Second: A monitoring trigger. Article 21 requires immediate corrective action. You cannot take immediate action on a problem you have not detected. Your post-market monitoring plan (required under Article 72) should include performance monitoring at defined intervals, with thresholds that trigger an Article 21 review. A typical structure: monthly automated performance checks against validation benchmarks, with a defined percentage decline (for example, more than 3 percentage points below the stated threshold) triggering a formal internal review within five business days.
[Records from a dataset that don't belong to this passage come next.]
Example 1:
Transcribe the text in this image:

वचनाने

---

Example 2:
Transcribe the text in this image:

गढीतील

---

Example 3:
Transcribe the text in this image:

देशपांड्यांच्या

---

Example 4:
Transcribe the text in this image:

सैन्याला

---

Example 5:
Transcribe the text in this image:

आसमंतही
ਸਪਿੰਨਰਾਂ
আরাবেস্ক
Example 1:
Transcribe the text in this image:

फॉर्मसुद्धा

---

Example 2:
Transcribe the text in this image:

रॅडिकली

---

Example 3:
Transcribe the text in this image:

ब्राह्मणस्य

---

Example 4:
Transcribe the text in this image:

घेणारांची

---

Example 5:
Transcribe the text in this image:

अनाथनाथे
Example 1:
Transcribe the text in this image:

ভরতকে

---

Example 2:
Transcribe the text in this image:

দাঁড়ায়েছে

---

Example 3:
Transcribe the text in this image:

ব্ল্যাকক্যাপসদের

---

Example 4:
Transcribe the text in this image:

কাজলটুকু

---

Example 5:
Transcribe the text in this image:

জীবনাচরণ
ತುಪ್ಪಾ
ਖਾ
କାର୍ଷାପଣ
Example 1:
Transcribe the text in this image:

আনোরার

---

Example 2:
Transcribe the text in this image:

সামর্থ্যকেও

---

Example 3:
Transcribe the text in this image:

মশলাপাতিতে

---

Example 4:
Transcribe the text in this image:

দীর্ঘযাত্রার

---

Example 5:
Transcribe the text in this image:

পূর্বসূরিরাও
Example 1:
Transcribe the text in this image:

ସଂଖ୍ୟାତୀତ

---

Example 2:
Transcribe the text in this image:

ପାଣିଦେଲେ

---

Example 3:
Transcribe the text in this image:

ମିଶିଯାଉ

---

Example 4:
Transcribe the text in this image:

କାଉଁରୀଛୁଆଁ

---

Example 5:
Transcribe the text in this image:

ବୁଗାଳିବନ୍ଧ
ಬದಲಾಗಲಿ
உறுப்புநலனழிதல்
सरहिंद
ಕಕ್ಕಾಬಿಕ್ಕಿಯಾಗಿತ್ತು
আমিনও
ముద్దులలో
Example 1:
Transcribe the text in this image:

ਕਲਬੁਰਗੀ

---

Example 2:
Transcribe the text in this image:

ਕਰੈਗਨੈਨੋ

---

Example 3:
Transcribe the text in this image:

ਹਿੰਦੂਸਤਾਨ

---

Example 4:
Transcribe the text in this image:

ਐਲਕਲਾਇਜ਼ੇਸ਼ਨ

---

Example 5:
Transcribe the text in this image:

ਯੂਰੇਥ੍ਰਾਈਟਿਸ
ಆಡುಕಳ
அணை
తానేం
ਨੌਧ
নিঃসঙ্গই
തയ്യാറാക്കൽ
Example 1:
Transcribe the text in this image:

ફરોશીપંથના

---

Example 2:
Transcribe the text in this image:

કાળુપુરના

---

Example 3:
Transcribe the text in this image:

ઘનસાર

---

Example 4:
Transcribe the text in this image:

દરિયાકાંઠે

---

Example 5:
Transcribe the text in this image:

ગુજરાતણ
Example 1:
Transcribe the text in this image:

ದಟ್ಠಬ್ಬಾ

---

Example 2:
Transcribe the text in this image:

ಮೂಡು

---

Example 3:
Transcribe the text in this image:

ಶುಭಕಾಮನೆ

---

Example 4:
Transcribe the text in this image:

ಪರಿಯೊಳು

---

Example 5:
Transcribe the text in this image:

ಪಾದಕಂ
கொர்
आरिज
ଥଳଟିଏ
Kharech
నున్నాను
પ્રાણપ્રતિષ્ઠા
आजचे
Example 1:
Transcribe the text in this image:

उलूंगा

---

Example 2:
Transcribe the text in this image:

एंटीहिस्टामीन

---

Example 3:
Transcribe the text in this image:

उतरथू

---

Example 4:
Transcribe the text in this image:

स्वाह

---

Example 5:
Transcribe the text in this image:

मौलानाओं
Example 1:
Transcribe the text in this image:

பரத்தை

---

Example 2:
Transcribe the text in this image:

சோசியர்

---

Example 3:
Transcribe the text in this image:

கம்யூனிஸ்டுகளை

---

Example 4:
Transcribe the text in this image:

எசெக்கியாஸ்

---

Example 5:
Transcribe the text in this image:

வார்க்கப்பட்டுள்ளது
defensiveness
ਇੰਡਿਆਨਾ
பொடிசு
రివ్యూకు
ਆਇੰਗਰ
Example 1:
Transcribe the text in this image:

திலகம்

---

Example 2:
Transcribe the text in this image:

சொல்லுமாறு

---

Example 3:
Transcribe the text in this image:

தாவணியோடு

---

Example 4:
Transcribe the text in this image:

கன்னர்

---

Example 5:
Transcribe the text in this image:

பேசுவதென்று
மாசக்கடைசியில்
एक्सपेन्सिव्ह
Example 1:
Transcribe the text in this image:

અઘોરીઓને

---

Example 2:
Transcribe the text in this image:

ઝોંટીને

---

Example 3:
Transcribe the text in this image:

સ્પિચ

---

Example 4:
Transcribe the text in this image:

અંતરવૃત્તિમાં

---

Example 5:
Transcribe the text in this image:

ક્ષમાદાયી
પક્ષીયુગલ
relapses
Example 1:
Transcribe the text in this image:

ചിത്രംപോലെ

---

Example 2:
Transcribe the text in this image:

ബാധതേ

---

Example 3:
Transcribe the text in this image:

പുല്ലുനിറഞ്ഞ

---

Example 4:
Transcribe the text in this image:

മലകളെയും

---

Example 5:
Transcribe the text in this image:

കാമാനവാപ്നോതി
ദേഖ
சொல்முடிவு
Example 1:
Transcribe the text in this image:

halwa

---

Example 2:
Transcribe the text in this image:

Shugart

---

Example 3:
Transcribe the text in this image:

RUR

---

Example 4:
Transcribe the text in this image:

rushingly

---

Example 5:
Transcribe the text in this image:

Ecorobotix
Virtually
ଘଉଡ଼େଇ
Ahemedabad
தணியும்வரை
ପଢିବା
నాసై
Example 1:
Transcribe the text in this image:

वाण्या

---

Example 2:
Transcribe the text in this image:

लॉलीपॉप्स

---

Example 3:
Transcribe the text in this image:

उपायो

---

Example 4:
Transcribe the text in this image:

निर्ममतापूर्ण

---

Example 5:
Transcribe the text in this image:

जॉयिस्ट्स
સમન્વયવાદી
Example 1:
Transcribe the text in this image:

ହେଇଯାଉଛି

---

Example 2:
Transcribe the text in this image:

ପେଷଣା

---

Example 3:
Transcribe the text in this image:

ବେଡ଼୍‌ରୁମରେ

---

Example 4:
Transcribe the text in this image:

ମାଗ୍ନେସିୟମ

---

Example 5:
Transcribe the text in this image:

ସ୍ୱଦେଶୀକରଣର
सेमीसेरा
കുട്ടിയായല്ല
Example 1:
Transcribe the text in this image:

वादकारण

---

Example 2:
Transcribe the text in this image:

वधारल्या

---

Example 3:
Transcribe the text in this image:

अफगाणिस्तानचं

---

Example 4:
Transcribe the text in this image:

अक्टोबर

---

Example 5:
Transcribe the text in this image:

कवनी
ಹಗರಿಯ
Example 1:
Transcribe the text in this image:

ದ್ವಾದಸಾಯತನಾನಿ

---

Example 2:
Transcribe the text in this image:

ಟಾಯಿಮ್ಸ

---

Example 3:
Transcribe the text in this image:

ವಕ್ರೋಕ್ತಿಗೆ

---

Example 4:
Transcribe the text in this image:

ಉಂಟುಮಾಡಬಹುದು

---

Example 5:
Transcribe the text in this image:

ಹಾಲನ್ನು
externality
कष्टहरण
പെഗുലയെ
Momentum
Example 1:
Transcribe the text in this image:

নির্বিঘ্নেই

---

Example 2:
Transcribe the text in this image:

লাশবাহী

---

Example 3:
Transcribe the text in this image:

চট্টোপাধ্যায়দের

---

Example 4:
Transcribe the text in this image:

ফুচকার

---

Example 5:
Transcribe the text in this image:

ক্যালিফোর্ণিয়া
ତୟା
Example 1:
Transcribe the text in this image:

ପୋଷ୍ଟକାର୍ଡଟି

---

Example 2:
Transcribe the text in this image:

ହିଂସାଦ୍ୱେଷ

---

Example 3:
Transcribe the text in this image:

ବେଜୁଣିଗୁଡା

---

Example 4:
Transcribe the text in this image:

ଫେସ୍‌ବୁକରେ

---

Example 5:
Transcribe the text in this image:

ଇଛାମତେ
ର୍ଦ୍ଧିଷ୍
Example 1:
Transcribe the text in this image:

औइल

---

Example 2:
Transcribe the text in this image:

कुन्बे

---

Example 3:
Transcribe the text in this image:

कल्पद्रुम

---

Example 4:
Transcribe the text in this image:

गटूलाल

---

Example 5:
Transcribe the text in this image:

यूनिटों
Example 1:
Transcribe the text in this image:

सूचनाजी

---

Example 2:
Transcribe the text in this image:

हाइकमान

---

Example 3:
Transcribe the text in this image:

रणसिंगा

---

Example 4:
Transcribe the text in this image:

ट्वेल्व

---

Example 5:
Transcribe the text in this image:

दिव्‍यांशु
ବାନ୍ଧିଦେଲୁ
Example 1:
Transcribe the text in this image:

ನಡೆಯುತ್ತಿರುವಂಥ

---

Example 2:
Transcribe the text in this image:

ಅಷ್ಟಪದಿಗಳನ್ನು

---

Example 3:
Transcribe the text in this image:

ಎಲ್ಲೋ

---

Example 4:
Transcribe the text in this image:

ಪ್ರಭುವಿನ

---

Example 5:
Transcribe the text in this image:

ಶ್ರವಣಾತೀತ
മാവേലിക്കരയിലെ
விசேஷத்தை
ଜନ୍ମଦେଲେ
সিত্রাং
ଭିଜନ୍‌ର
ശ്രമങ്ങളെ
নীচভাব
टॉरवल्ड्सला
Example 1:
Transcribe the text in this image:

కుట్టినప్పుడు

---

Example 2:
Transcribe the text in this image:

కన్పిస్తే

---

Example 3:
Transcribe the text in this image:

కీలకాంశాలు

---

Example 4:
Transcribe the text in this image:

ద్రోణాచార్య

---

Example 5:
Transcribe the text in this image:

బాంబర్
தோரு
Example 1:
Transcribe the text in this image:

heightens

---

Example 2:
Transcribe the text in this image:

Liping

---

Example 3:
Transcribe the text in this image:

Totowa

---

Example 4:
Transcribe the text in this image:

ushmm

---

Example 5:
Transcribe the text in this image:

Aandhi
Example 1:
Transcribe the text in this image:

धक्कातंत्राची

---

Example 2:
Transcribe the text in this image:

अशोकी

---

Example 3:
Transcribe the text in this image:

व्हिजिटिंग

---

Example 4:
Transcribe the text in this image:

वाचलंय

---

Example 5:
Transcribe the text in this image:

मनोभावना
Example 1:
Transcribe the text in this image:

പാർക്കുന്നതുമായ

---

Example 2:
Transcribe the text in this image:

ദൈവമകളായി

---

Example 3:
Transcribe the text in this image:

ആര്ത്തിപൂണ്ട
Third: A documented corrective action procedure. When a threshold is breached, your procedure should specify: who is notified internally (clinical safety officer, CTO, regulatory affairs lead), what the investigation protocol is, what the decision criteria are for each option — remediation, withdrawal, or recall — and what you communicate to affected deployers (the hospitals) and when.

How to Answer the Hospital's Question

Structure your response around the three elements the procurement team is actually asking about:

Your conformity thresholds: Attach the relevant section of your technical documentation that states performance benchmarks. If you validated on a dataset representative of the hospital's patient population, note that.

Your corrective action trigger: Describe your post-market monitoring cadence and the specific threshold that initiates an Article 21 review. "We conduct monthly performance evaluations and initiate a formal corrective action review if observed sensitivity falls more than X percentage points below our stated threshold" is a concrete, defensible answer.

Your corrective action options and communication protocol: Describe what happens when a review is triggered. What are the possible outcomes? Who at the hospital is notified, in what timeframe, and through what channel? If you have issued any performance advisories or corrective actions in the past 12 months, describe them (without breaching confidentiality obligations to other customers).

The Question Behind the Question

Hospital procurement teams adding Article 21 to annual reviews are not looking for reassurance that your AI is perfect. They are looking for evidence that you have a system for finding out when it is not — and that you have a plan for what to do next.

A clinical AI vendor with no corrective action procedure is a liability. The EU AI Act gave hospitals a framework to require one. The ones asking Article 21 questions are the ones taking that framework seriously.

The vendors who answer this section clearly — benchmarks, triggers, procedure, communication — close renewals faster and face fewer escalations when performance issues do arise.